Events Calendar
Abstract: Radiopharmaceutical therapy (RPT) is a relatively novel modality of radiotherapy for cancer, recently gaining popularity amongst radiation oncologists, nuclear medicine specialists, and medical physicists. RPT is a systemic therapy in which a given agent targets physiological processes or cancer-expressed biomolecules. This agent is composed of a ligand labeled with a radionuclide, which carries radioactivity to the tumor. In this talk, a brief introduction to RPT and its clinical uses will be given, highlighting the needs and challenges for RPT to become an optimized therapy in an individualized way. A review of the ongoing research projects carried out on RPT by the Physics Research group at Massachusetts General Hospital (MGH) will follow, separated into two categories: modeling the effect of radionuclides in a bottom-up way and modeling the biodistribution of radioactivity in different treatments.

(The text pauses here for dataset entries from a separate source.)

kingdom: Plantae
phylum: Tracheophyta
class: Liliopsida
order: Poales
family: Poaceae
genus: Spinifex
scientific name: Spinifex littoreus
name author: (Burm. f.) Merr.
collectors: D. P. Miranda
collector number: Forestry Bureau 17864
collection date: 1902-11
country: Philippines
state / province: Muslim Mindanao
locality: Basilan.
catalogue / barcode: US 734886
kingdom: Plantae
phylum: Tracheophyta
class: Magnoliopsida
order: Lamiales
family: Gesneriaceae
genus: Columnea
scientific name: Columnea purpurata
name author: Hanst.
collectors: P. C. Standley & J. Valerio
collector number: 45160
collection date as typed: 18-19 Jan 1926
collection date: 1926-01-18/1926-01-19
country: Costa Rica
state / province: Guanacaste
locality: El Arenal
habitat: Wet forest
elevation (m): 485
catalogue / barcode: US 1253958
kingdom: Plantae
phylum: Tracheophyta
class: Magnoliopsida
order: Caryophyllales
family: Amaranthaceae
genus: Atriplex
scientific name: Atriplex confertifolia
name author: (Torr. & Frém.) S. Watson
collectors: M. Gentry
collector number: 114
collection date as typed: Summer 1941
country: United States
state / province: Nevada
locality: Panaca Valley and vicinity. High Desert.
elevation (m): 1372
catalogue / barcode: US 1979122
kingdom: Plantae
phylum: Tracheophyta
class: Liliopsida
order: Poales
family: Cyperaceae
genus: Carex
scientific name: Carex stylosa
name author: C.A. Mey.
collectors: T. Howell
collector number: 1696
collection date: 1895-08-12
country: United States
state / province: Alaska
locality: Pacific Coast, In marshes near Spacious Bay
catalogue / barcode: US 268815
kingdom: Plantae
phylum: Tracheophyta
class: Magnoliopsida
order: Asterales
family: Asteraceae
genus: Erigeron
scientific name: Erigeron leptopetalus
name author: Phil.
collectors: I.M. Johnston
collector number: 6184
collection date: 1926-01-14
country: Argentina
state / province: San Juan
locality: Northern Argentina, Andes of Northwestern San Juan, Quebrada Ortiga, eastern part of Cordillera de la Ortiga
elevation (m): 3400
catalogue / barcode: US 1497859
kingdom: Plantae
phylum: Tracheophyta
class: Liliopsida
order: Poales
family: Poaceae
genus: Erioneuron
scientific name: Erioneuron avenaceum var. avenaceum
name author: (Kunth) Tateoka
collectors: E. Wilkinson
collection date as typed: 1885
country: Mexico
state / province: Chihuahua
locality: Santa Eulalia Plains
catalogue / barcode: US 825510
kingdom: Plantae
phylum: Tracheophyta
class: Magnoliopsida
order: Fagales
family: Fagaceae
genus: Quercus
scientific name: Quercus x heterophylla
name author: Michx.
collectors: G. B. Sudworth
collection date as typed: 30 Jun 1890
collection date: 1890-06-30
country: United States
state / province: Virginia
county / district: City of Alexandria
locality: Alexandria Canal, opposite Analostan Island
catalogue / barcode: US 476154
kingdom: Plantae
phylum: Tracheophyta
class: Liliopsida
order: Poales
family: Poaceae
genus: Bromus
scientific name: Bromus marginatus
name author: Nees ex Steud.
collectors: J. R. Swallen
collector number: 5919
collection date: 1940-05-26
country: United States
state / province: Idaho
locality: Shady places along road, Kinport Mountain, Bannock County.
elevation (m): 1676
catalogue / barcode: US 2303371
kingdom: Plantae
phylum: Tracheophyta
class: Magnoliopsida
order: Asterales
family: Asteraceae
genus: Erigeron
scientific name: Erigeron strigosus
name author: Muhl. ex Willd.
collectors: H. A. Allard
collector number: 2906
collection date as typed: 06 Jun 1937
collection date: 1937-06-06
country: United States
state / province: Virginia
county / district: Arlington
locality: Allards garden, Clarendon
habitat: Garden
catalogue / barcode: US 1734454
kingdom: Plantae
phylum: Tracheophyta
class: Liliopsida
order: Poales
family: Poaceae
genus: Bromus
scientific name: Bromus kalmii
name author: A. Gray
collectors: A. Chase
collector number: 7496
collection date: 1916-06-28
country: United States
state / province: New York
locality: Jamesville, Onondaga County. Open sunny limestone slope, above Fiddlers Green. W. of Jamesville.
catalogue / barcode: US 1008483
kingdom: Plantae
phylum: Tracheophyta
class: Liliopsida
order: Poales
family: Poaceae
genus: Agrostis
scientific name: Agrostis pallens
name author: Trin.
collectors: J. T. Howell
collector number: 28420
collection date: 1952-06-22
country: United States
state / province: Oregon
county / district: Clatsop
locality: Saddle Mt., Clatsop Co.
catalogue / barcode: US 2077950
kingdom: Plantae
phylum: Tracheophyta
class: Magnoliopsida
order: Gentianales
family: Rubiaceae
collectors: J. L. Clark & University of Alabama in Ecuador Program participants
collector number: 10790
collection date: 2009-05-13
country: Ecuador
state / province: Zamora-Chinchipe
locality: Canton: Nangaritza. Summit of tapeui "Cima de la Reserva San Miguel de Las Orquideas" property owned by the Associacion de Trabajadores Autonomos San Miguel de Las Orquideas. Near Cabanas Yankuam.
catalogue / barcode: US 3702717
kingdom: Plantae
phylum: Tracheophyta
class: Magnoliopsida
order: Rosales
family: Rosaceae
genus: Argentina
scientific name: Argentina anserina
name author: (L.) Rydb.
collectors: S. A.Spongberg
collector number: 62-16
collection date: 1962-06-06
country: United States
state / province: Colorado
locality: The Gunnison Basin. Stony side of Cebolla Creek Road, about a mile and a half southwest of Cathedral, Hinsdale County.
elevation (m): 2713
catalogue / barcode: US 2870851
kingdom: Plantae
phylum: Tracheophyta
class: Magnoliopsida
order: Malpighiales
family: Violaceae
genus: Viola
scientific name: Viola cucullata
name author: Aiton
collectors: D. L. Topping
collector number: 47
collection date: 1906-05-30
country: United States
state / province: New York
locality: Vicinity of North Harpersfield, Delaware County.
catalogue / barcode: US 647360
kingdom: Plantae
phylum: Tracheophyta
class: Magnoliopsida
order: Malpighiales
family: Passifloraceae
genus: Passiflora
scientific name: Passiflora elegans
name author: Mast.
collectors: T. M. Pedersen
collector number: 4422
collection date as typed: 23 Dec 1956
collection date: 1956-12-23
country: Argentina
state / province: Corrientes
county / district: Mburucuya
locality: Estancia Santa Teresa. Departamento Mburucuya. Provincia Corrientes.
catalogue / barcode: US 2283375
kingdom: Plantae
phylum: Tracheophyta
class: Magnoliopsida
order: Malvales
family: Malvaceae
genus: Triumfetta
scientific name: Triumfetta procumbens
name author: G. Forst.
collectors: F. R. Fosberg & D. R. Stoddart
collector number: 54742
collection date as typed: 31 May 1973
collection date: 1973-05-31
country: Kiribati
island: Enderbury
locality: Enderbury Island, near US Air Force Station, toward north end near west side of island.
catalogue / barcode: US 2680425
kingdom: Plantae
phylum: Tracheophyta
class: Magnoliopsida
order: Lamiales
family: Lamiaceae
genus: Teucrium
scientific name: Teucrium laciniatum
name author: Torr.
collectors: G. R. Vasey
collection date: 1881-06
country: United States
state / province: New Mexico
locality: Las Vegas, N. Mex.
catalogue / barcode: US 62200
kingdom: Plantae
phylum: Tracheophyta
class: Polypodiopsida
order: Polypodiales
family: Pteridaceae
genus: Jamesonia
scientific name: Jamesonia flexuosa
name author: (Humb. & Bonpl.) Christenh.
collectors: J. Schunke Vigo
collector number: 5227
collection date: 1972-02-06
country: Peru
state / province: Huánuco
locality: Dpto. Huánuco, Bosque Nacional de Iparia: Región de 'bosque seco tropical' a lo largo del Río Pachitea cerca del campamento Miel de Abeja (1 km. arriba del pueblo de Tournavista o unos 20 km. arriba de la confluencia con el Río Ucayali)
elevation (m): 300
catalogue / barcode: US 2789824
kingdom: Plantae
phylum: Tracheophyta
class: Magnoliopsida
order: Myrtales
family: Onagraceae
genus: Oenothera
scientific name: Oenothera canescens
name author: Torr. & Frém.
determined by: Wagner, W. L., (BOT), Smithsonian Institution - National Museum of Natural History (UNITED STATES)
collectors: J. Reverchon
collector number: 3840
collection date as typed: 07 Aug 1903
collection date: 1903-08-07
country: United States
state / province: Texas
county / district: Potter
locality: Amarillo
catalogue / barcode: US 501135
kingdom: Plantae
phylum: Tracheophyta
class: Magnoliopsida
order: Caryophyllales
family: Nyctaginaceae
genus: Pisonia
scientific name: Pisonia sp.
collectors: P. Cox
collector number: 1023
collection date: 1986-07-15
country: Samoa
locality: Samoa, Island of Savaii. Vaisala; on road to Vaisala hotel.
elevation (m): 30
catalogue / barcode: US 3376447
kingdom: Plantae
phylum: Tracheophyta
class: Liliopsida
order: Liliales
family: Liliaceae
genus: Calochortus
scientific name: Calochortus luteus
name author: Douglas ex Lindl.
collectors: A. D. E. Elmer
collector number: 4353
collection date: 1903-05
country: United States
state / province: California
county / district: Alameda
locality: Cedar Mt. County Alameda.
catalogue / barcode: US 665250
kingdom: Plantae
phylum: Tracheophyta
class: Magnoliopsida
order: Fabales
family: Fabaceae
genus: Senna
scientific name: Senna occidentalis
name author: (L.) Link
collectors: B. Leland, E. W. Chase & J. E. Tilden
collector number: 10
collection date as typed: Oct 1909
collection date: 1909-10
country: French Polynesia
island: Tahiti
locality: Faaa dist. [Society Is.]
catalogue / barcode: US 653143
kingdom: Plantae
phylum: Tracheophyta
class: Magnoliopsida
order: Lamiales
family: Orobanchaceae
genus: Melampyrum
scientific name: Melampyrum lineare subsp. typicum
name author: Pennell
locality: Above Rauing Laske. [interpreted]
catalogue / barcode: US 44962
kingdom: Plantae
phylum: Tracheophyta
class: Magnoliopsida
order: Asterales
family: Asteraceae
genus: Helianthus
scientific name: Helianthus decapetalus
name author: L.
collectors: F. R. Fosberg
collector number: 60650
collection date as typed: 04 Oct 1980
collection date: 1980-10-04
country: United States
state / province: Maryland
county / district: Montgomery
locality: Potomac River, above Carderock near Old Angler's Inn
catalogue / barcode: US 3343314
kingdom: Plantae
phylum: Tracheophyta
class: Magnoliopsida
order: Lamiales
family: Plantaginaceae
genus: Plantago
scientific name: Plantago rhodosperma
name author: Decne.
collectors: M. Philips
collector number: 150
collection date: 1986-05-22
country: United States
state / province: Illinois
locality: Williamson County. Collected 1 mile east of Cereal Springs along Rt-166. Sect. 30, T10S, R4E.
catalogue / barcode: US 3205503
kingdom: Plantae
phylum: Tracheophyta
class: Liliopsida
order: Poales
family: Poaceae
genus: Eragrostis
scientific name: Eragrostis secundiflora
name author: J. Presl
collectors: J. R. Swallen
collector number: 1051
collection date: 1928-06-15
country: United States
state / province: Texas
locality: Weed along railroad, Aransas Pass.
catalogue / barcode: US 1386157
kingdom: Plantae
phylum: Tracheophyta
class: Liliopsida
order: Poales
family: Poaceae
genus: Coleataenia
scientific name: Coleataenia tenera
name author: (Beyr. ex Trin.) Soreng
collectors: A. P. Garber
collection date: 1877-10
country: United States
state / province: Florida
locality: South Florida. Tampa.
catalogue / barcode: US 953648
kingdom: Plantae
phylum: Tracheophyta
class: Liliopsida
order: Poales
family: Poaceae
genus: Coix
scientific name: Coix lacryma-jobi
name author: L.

About the speaker: Alejandro Bertolet is a medical physicist and researcher at the Division of Physics of the MGH. He currently holds the appointment of Instructor in Radiation Oncology at Harvard Medical School. Dr. Bertolet received his Ph.D. from the University of Sevilla (Spain) while being a member of Carabe’s lab at the University of Pennsylvania. He obtained his certification as a clinical medical physicist in Spain after a residency program at the Virgen Macarena Hospital in Sevilla. He is the current recipient of a K99/R00 award from the NIH/NCI, after which he has started leading the efforts of the Division of Physics at MGH in RPT research.